(Data records)

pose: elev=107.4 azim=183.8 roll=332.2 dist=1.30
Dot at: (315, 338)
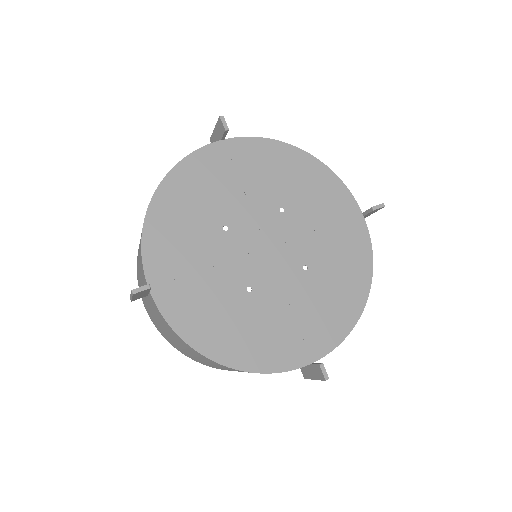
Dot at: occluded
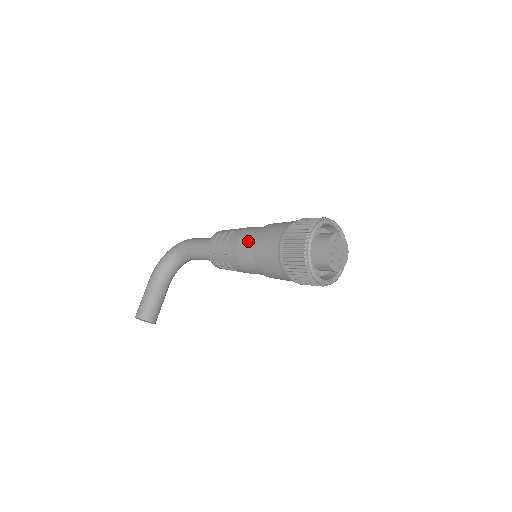
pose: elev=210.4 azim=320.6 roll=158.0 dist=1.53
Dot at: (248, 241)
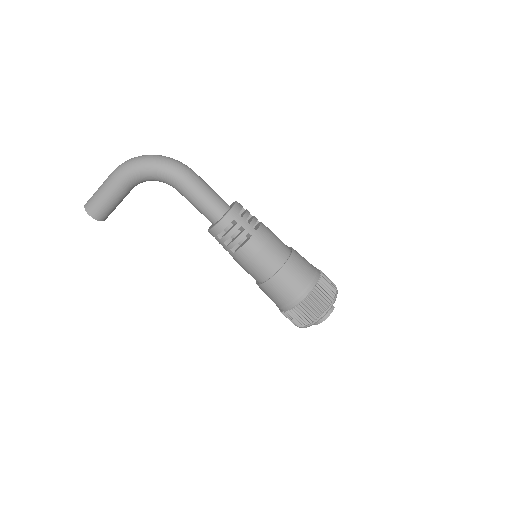
Dot at: (263, 268)
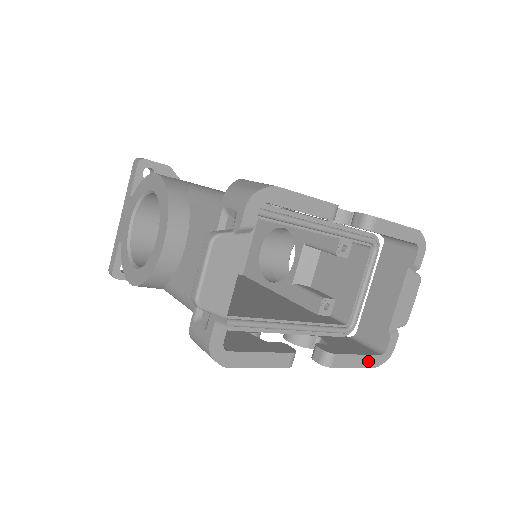
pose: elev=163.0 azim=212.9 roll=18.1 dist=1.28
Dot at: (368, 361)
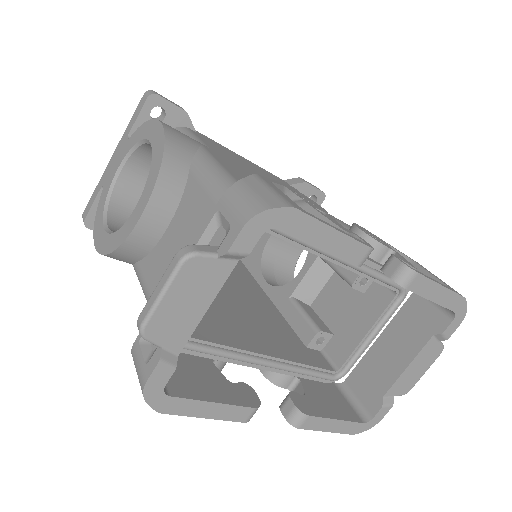
Dot at: (346, 427)
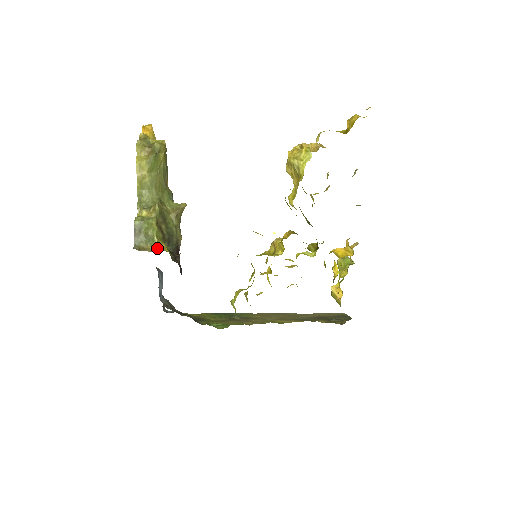
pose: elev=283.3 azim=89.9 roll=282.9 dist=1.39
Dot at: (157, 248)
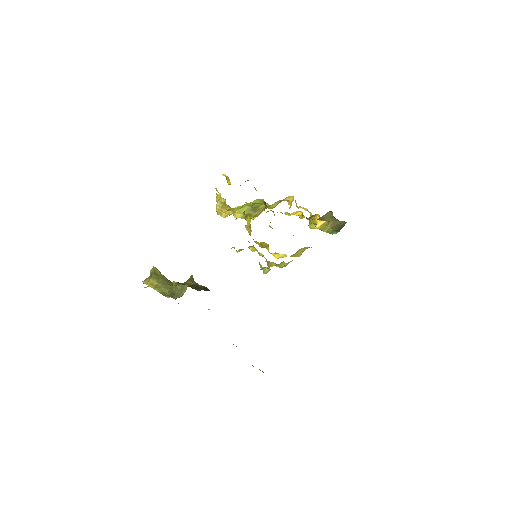
Dot at: occluded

● BRIEF
Write out the stretch from the row containing "pose: elev=210.4 azim=320.6" through the end of the rows again, swapping every "pose" for "view" and leaving everything else unchanged. Leave the pictures out of your answer.

● OUTPUT OF THE EXERCISE
view: elev=210.4 azim=320.6 roll=158.0 dist=1.53
Dot at: (248, 241)
Dot at: (263, 268)
view: elev=163.0 azim=212.9 roll=18.1 dist=1.28
Dot at: (368, 361)
Dot at: (346, 427)
view: elev=283.3 azim=89.9 roll=282.9 dist=1.39
Dot at: (157, 248)
Dot at: occluded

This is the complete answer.